- _EXERCISE INSTRUCTIONS_
Can you return the text read from every row below, line for line and unchanged, leaving the pictures out?

[Opening STORED DATA section]

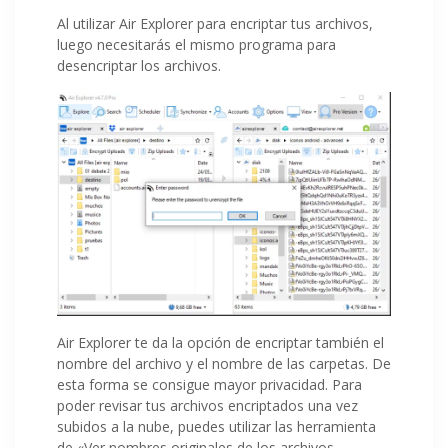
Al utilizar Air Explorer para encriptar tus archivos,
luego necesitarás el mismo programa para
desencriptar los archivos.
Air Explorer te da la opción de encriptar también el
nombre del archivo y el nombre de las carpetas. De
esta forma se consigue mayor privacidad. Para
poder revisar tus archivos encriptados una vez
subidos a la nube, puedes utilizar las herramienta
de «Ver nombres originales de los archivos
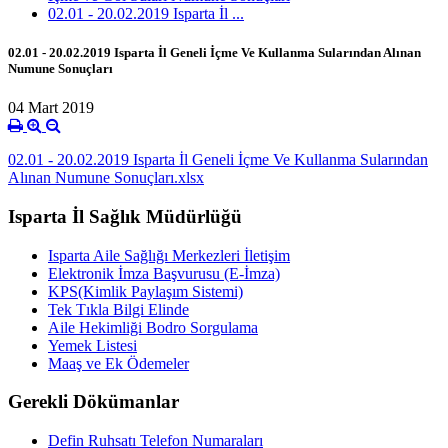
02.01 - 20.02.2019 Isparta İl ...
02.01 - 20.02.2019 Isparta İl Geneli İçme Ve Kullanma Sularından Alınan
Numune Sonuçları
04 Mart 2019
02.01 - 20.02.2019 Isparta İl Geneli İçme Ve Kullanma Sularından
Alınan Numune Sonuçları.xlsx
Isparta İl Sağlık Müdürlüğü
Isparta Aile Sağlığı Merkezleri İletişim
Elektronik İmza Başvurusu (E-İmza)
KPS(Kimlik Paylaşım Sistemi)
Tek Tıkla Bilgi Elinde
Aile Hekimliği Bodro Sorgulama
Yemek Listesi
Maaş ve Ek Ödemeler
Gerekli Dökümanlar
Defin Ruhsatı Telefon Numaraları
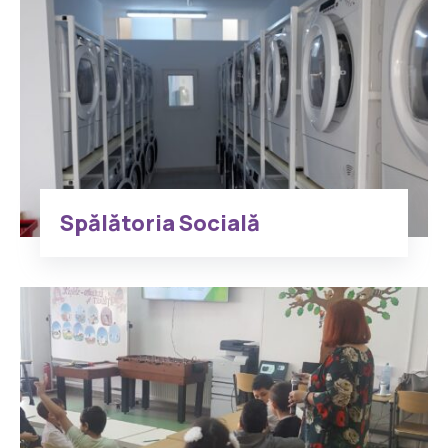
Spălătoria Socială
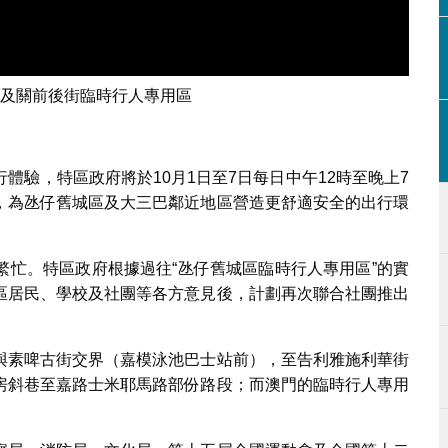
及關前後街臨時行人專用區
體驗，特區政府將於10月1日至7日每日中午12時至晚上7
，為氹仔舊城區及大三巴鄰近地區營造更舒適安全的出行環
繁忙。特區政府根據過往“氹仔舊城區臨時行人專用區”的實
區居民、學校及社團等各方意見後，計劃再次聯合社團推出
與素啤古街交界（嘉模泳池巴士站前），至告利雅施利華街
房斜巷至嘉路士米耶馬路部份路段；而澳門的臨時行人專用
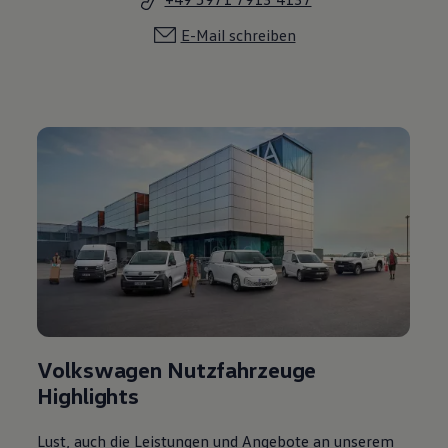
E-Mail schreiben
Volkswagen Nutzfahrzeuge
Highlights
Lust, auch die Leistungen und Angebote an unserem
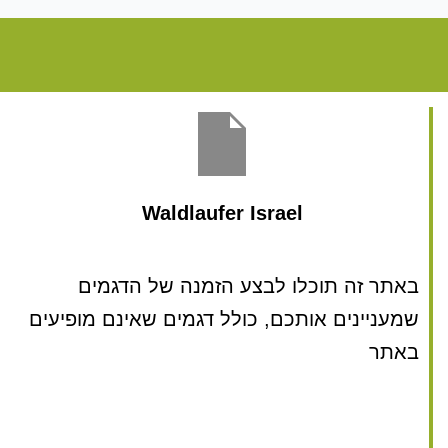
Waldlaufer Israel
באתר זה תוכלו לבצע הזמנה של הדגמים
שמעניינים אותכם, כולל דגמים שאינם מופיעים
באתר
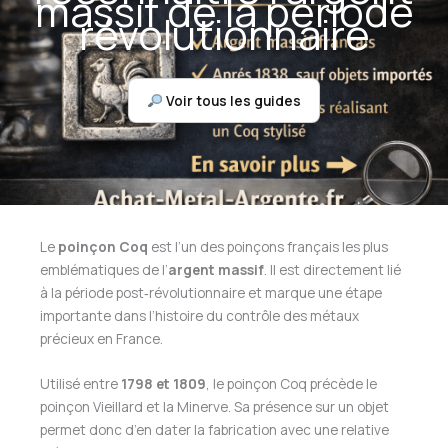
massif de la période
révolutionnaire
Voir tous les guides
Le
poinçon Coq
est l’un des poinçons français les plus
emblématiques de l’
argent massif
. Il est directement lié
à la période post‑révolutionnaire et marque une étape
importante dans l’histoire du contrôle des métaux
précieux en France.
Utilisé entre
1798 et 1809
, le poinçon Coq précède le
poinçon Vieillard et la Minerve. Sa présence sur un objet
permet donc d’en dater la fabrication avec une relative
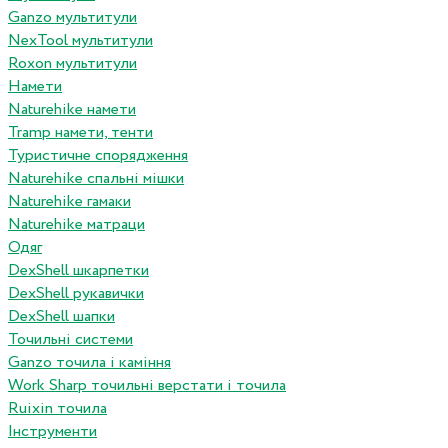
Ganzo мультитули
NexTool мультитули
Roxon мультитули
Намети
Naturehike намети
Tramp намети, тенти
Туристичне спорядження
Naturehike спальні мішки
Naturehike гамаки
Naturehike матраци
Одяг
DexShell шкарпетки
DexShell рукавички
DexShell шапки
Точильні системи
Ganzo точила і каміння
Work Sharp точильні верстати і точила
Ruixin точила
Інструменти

[Closing STORED DATA section]

- _EXERCISE SOLUTION_
Al utilizar Air Explorer para encriptar tus archivos,
luego necesitarás el mismo programa para
desencriptar los archivos.
Air Explorer te da la opción de encriptar también el
nombre del archivo y el nombre de las carpetas. De
esta forma se consigue mayor privacidad. Para
poder revisar tus archivos encriptados una vez
subidos a la nube, puedes utilizar las herramienta
de «Ver nombres originales de los archivos
02.01 - 20.02.2019 Isparta İl ...
02.01 - 20.02.2019 Isparta İl Geneli İçme Ve Kullanma Sularından Alınan
Numune Sonuçları
04 Mart 2019
02.01 - 20.02.2019 Isparta İl Geneli İçme Ve Kullanma Sularından
Alınan Numune Sonuçları.xlsx
Isparta İl Sağlık Müdürlüğü
Isparta Aile Sağlığı Merkezleri İletişim
Elektronik İmza Başvurusu (E-İmza)
KPS(Kimlik Paylaşım Sistemi)
Tek Tıkla Bilgi Elinde
Aile Hekimliği Bodro Sorgulama
Yemek Listesi
Maaş ve Ek Ödemeler
Gerekli Dökümanlar
Defin Ruhsatı Telefon Numaraları
Spălătoria Socială
及關前後街臨時行人專用區
體驗，特區政府將於10月1日至7日每日中午12時至晚上7
，為氹仔舊城區及大三巴鄰近地區營造更舒適安全的出行環
繁忙。特區政府根據過往“氹仔舊城區臨時行人專用區”的實
區居民、學校及社團等各方意見後，計劃再次聯合社團推出
與素啤古街交界（嘉模泳池巴士站前），至告利雅施利華街
房斜巷至嘉路士米耶馬路部份路段；而澳門的臨時行人專用
E-Mail schreiben
Volkswagen Nutzfahrzeuge
Highlights
Lust, auch die Leistungen und Angebote an unserem
Waldlaufer Israel
באתר זה תוכלו לבצע הזמנה של הדגמים
שמעניינים אותכם, כולל דגמים שאינם מופיעים
באתר
massif de la période
révolutionnaire
Voir tous les guides
Le
poinçon Coq
est l’un des poinçons français les plus
emblématiques de l’
argent massif
. Il est directement lié
à la période post‑révolutionnaire et marque une étape
importante dans l’histoire du contrôle des métaux
précieux en France.
Utilisé entre
1798 et 1809
, le poinçon Coq précède le
poinçon Vieillard et la Minerve. Sa présence sur un objet
permet donc d’en dater la fabrication avec une relative
Ganzo мультитули
NexTool мультитули
Roxon мультитули
Намети
Naturehike намети
Tramp намети, тенти
Туристичне спорядження
Naturehike спальні мішки
Naturehike гамаки
Naturehike матраци
Одяг
DexShell шкарпетки
DexShell рукавички
DexShell шапки
Точильні системи
Ganzo точила і каміння
Work Sharp точильні верстати і точила
Ruixin точила
Інструменти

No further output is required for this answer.